List each line of the items below that contains the word "после".

__________

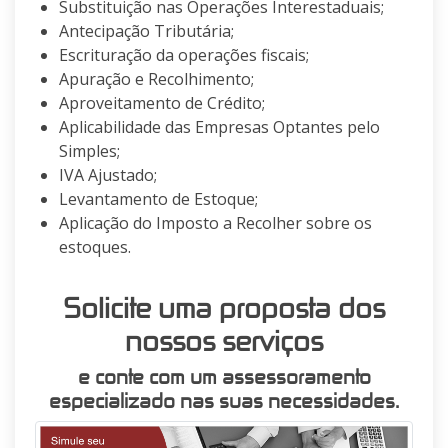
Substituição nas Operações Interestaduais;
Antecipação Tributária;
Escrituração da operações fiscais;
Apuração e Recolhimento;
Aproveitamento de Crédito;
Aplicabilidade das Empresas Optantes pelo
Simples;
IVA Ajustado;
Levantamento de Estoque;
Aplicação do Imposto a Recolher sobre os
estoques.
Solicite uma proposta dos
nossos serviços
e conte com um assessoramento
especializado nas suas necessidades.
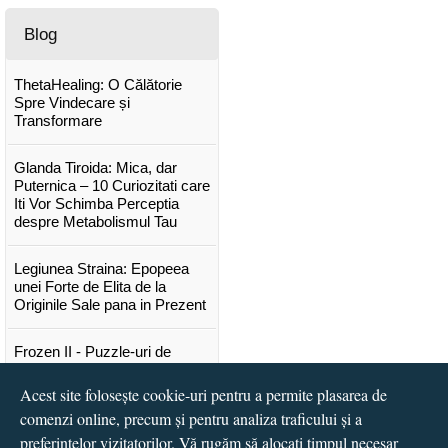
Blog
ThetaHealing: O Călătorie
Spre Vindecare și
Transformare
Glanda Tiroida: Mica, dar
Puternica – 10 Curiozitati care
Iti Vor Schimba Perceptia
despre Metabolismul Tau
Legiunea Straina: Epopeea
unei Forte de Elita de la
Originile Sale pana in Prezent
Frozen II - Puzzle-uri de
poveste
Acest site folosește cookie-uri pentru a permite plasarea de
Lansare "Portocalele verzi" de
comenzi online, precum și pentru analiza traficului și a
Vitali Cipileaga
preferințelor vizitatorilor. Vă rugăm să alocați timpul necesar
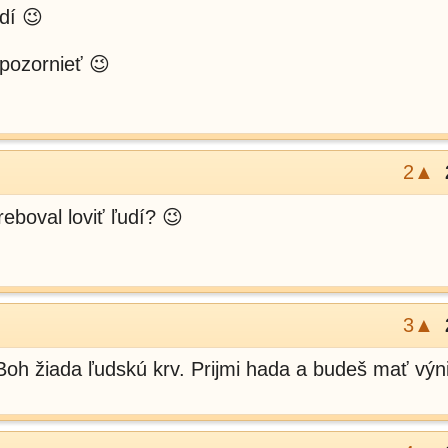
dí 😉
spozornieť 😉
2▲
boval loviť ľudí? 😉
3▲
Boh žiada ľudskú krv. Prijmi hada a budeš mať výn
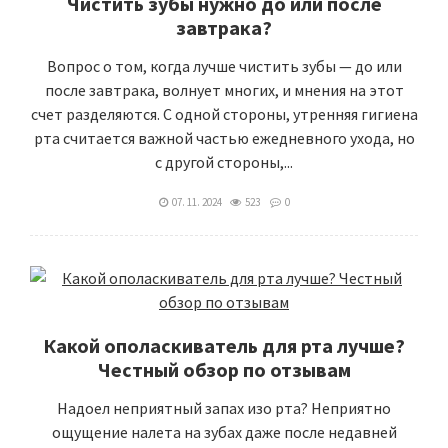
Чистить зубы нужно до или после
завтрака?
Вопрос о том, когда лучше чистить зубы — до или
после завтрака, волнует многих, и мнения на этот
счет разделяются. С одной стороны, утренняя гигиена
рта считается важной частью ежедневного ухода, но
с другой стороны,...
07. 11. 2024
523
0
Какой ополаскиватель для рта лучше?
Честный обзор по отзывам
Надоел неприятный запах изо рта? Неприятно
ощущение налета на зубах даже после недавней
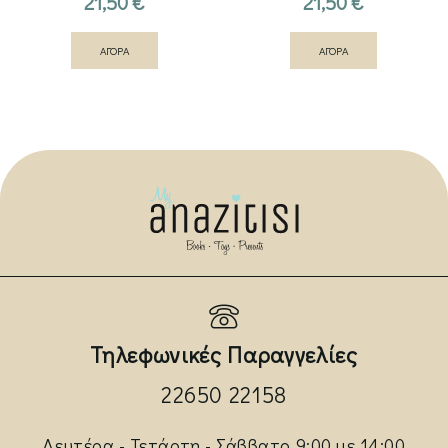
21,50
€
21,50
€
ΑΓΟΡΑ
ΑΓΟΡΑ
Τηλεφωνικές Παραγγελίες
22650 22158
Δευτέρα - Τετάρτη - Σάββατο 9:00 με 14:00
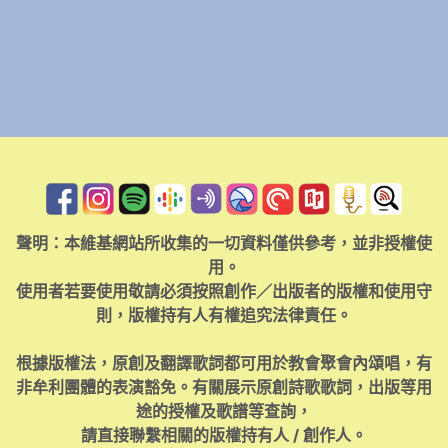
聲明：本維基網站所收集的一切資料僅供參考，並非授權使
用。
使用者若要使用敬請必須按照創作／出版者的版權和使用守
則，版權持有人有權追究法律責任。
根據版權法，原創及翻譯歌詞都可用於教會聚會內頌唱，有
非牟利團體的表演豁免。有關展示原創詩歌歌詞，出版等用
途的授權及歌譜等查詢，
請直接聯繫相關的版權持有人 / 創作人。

__________

ANSWER BELOW:
Чистить зубы нужно до или после
после завтрака, волнует многих, и мнения на этот
ощущение налета на зубах даже после недавней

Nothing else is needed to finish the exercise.